Texte du document ▸
Testament
spirituel de Benoît XVI
Si,
à cette heure tardive de ma vie, je jette un regard en arrière sur les
décennies que j'ai traversées, je vois tout d'abord combien j'ai de raisons de
remercier. Je remercie avant tout Dieu lui-même, le dispensateur de tous les
bons dons, qui m'a donné la vie et m'a guidé à travers de nombreuses
tribulations, qui m'a toujours relevé lorsque je commençais à glisser, qui m'a
toujours offert la lumière de son visage. En regardant en arrière, je vois et
je comprends que même les parties sombres et pénibles de ce chemin ont été pour
mon Salut et que c'est justement là qu'Il m'a bien guidé.
Je
remercie mes parents qui m'ont donné la vie à une époque difficile et qui, au
prix de grands renoncements, m'ont préparé par leur amour un merveilleux foyer
qui comme une lumière claire illuminent tous mes jours jusqu'à aujourd'hui. La
foi clairvoyante de mon père nous a appris à croire, à nous frères et sœurs, et
elle a tenu bon comme guide au milieu de toutes mes connaissances scientifiques
; la piété chaleureuse et la grande bonté de ma mère restent un héritage pour
lequel je ne pourrai jamais assez rendre grâce. Ma sœur m'a servi de manière
désintéressée et pleine de sollicitude pendant des décennies ; mon frère m'a toujours
ouvert la voie par la clairvoyance de ses jugements, avec sa puissante
détermination et avec la sérénité de son cœur ; sans cette présence continue
qui me précède et m'accompagne, je n'aurais pas pu trouver le bon chemin.
Je
remercie Dieu du fond du cœur pour les nombreux amis, hommes et femmes, qu'Il a
toujours mis à mes côtés ; pour les collaborateurs à toutes les étapes de mon
chemin ; pour les enseignants et les élèves qu'il m'a donnés. Je les confie
tous avec reconnaissance à sa bonté. Et je voudrais remercier le Seigneur pour
ma belle patrie des Préalpes bavaroises, dans laquelle j'ai toujours pu voir
transparaître la splendeur du Créateur Lui-même. Je remercie les habitants de
ma patrie de m'avoir toujours permis de faire l'expérience de la beauté de la
foi. Je prie pour cela, pour que notre pays reste une terre de foi et vous prie
: chers compatriotes, ne vous laissez pas détourner de la foi. Enfin, je
remercie Dieu pour toutes les belles choses que j'ai pu expérimenter aux
différentes étapes de mon parcours, mais surtout à Rome et en Italie, qui est
devenue ma deuxième patrie.

Travail à faire ▸
**1)** D'après le testament spirituel de Benoît XVI, quel pays est devenu sa deuxième patrie ?
**2)** Expliquez, en vous appuyant sur le testament spirituel de Benoît XVI, pourquoi il remercie les habitants de sa patrie.
**3)** Poursuivez le testament spirituel de Benoît XVI à partir de la dernière phrase du passage reproduit.

Données extraites ▸

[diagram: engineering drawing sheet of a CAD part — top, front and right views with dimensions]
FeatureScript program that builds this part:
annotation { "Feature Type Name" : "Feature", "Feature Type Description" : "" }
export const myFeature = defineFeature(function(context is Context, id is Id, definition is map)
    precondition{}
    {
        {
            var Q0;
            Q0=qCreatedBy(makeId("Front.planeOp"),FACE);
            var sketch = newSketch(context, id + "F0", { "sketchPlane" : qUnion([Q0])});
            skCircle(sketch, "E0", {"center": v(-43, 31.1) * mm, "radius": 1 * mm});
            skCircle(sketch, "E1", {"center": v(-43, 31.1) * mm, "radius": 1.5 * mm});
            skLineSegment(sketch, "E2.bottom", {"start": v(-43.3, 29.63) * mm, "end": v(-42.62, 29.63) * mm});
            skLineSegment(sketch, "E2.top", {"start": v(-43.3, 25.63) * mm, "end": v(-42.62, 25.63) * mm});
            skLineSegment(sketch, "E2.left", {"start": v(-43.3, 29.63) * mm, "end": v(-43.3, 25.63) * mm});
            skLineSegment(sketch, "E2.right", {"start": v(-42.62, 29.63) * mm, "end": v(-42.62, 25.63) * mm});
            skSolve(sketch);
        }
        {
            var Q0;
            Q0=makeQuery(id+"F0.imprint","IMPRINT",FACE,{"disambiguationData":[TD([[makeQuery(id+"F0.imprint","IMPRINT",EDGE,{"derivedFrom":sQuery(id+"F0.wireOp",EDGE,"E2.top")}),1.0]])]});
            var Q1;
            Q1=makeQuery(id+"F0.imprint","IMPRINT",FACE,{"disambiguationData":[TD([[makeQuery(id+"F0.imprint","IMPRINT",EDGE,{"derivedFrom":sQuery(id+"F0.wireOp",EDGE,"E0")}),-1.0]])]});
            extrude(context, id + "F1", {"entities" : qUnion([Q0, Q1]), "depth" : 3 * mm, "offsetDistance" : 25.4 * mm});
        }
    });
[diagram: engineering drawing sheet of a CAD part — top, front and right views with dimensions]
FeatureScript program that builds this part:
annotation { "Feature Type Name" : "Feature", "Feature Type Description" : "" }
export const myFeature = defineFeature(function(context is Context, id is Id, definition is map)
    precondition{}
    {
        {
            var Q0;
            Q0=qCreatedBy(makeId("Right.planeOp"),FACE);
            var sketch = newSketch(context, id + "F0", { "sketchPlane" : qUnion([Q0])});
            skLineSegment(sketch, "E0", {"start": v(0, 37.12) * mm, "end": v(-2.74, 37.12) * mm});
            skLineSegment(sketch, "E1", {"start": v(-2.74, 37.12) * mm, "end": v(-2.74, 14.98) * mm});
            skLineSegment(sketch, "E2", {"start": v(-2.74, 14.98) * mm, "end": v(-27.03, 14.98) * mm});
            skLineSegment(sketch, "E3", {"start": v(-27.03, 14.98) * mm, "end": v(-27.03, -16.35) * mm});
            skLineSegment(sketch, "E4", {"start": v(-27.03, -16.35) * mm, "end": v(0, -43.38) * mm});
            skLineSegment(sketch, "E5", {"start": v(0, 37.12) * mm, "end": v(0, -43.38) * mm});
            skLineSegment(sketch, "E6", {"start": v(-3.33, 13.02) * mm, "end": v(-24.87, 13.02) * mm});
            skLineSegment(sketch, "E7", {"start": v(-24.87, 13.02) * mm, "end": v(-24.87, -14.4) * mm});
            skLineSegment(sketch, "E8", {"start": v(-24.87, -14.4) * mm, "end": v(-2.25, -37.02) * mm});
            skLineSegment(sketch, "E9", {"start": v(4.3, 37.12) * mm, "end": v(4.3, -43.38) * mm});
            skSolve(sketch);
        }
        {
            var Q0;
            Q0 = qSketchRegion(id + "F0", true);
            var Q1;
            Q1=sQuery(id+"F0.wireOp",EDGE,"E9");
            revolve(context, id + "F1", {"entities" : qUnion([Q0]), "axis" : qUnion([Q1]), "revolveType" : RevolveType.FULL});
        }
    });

Corrigé de l'exercice ▸
**1)** L'Italie.

**2)** Il les remercie parce qu'ils lui ont toujours permis de faire l'expérience de la beauté de la foi.

**3)**
À
tous ceux à qui j'ai fait du tort d'une manière ou d'une autre, je demande
pardon du fond du cœur.
Ce
que j'ai dit tout à l'heure de mes compatriotes, je le dis maintenant à tous
ceux qui ont été confiés à mon ministère dans l'Église : Tenez bon dans la foi
! Ne vous laissez pas troubler ! Il semble souvent que la science – d'une part
les sciences naturelles, d'autre part la recherche historique (en particulier
l'exégèse des Saintes Écritures) – ait des vues irréfutables qui s'opposent à
la foi catholique. J'ai assisté de loin aux transformations des sciences
naturelles et j'ai pu voir comment des certitudes apparentes fondées contre la
foi, ne se révélaient pas être des sciences, mais des interprétations
philosophiques appartenant seulement en apparence à la science – tout comme la
foi a appris, dans le dialogue avec les sciences naturelles, la limite de la
portée de ses affirmations et ainsi à mieux comprendre ce qu'elle est.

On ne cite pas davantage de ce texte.